WHAT YOU NEED TO DO ::
All of the records should be given again verbatim.

MATERIAL TO PROCESS ::
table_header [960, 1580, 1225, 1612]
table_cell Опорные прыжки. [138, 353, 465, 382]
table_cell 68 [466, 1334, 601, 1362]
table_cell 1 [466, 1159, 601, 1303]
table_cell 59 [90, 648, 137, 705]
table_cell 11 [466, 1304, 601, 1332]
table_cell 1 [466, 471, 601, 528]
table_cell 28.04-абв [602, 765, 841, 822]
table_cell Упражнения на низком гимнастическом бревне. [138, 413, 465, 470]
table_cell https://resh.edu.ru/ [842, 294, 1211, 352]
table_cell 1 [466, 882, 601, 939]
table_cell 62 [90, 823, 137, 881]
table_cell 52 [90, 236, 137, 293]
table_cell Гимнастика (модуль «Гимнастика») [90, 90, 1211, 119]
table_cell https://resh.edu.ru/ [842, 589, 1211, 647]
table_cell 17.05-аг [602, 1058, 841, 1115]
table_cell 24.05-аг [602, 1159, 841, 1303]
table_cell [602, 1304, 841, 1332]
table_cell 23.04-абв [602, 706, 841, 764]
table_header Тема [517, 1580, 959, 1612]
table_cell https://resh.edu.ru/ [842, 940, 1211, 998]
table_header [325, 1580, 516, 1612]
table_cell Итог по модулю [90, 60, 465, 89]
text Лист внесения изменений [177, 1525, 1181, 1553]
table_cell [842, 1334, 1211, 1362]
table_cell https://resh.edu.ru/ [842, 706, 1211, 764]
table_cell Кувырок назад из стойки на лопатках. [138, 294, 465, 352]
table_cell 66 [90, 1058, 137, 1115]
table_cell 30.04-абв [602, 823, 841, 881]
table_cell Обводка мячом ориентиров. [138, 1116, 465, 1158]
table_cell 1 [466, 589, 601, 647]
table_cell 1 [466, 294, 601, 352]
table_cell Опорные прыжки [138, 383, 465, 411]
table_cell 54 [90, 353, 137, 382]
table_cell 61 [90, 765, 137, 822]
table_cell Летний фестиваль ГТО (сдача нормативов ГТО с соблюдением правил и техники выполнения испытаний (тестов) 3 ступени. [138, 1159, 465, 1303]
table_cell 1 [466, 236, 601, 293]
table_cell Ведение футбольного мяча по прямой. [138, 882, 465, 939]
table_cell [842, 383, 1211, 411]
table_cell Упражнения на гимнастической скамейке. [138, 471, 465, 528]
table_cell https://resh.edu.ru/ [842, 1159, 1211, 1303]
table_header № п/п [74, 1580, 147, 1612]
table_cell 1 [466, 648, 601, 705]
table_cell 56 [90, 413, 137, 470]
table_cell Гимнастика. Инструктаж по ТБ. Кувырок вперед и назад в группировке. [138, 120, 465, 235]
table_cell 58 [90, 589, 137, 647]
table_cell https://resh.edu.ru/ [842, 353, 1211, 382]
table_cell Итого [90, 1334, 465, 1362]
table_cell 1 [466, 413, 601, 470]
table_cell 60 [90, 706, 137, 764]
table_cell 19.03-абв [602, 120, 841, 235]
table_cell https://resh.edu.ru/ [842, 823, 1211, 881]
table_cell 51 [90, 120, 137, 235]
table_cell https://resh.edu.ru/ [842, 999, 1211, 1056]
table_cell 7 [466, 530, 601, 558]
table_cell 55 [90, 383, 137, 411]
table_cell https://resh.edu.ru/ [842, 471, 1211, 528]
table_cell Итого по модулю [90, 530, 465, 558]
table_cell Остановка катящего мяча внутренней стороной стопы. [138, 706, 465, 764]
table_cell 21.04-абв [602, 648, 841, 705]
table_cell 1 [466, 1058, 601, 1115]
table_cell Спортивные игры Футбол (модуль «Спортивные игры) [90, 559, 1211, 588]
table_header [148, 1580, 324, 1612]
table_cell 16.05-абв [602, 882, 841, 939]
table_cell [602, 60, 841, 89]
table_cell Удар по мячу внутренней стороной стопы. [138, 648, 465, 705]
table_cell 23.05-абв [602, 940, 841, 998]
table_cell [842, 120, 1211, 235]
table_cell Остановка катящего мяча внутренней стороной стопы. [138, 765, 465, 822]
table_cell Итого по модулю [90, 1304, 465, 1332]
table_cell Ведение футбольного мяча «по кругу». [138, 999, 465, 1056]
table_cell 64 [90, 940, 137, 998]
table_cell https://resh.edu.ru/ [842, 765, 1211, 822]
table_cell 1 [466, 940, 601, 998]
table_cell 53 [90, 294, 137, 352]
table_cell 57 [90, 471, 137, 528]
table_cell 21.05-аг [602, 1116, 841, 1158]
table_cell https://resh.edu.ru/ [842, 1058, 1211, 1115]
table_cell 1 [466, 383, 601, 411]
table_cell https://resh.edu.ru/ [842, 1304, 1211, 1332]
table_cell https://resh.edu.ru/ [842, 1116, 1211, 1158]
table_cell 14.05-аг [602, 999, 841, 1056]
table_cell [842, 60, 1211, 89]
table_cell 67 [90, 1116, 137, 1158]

FINAL ANSWER ::
table_header [960, 1580, 1225, 1612]
table_cell Опорные прыжки. [138, 353, 465, 382]
table_cell 68 [466, 1334, 601, 1362]
table_cell 1 [466, 1159, 601, 1303]
table_cell 59 [90, 648, 137, 705]
table_cell 11 [466, 1304, 601, 1332]
table_cell 1 [466, 471, 601, 528]
table_cell 28.04-абв [602, 765, 841, 822]
table_cell Упражнения на низком гимнастическом бревне. [138, 413, 465, 470]
table_cell https://resh.edu.ru/ [842, 294, 1211, 352]
table_cell 1 [466, 882, 601, 939]
table_cell 62 [90, 823, 137, 881]
table_cell 52 [90, 236, 137, 293]
table_cell Гимнастика (модуль «Гимнастика») [90, 90, 1211, 119]
table_cell https://resh.edu.ru/ [842, 589, 1211, 647]
table_cell 17.05-аг [602, 1058, 841, 1115]
table_cell 24.05-аг [602, 1159, 841, 1303]
table_cell [602, 1304, 841, 1332]
table_cell 23.04-абв [602, 706, 841, 764]
table_header Тема [517, 1580, 959, 1612]
table_cell https://resh.edu.ru/ [842, 940, 1211, 998]
table_header [325, 1580, 516, 1612]
table_cell Итог по модулю [90, 60, 465, 89]
text Лист внесения изменений [177, 1525, 1181, 1553]
table_cell [842, 1334, 1211, 1362]
table_cell https://resh.edu.ru/ [842, 706, 1211, 764]
table_cell Кувырок назад из стойки на лопатках. [138, 294, 465, 352]
table_cell 66 [90, 1058, 137, 1115]
table_cell 30.04-абв [602, 823, 841, 881]
table_cell Обводка мячом ориентиров. [138, 1116, 465, 1158]
table_cell 1 [466, 589, 601, 647]
table_cell 1 [466, 294, 601, 352]
table_cell Опорные прыжки [138, 383, 465, 411]
table_cell 54 [90, 353, 137, 382]
table_cell 61 [90, 765, 137, 822]
table_cell Летний фестиваль ГТО (сдача нормативов ГТО с соблюдением правил и техники выполнения испытаний (тестов) 3 ступени. [138, 1159, 465, 1303]
table_cell 1 [466, 236, 601, 293]
table_cell Ведение футбольного мяча по прямой. [138, 882, 465, 939]
table_cell [842, 383, 1211, 411]
table_cell Упражнения на гимнастической скамейке. [138, 471, 465, 528]
table_cell https://resh.edu.ru/ [842, 1159, 1211, 1303]
table_header № п/п [74, 1580, 147, 1612]
table_cell 1 [466, 648, 601, 705]
table_cell 56 [90, 413, 137, 470]
table_cell Гимнастика. Инструктаж по ТБ. Кувырок вперед и назад в группировке. [138, 120, 465, 235]
table_cell 58 [90, 589, 137, 647]
table_cell https://resh.edu.ru/ [842, 353, 1211, 382]
table_cell Итого [90, 1334, 465, 1362]
table_cell 1 [466, 413, 601, 470]
table_cell 60 [90, 706, 137, 764]
table_cell 19.03-абв [602, 120, 841, 235]
table_cell https://resh.edu.ru/ [842, 823, 1211, 881]
table_cell 51 [90, 120, 137, 235]
table_cell https://resh.edu.ru/ [842, 999, 1211, 1056]
table_cell 7 [466, 530, 601, 558]
table_cell 55 [90, 383, 137, 411]
table_cell https://resh.edu.ru/ [842, 471, 1211, 528]
table_cell Итого по модулю [90, 530, 465, 558]
table_cell Остановка катящего мяча внутренней стороной стопы. [138, 706, 465, 764]
table_cell 21.04-абв [602, 648, 841, 705]
table_cell 1 [466, 1058, 601, 1115]
table_cell Спортивные игры Футбол (модуль «Спортивные игры) [90, 559, 1211, 588]
table_header [148, 1580, 324, 1612]
table_cell 16.05-абв [602, 882, 841, 939]
table_cell [602, 60, 841, 89]
table_cell Удар по мячу внутренней стороной стопы. [138, 648, 465, 705]
table_cell 23.05-абв [602, 940, 841, 998]
table_cell [842, 120, 1211, 235]
table_cell Остановка катящего мяча внутренней стороной стопы. [138, 765, 465, 822]
table_cell Итого по модулю [90, 1304, 465, 1332]
table_cell Ведение футбольного мяча «по кругу». [138, 999, 465, 1056]
table_cell 64 [90, 940, 137, 998]
table_cell https://resh.edu.ru/ [842, 765, 1211, 822]
table_cell 1 [466, 940, 601, 998]
table_cell 53 [90, 294, 137, 352]
table_cell 57 [90, 471, 137, 528]
table_cell 21.05-аг [602, 1116, 841, 1158]
table_cell https://resh.edu.ru/ [842, 1058, 1211, 1115]
table_cell 1 [466, 383, 601, 411]
table_cell https://resh.edu.ru/ [842, 1304, 1211, 1332]
table_cell https://resh.edu.ru/ [842, 1116, 1211, 1158]
table_cell 14.05-аг [602, 999, 841, 1056]
table_cell [842, 60, 1211, 89]
table_cell 67 [90, 1116, 137, 1158]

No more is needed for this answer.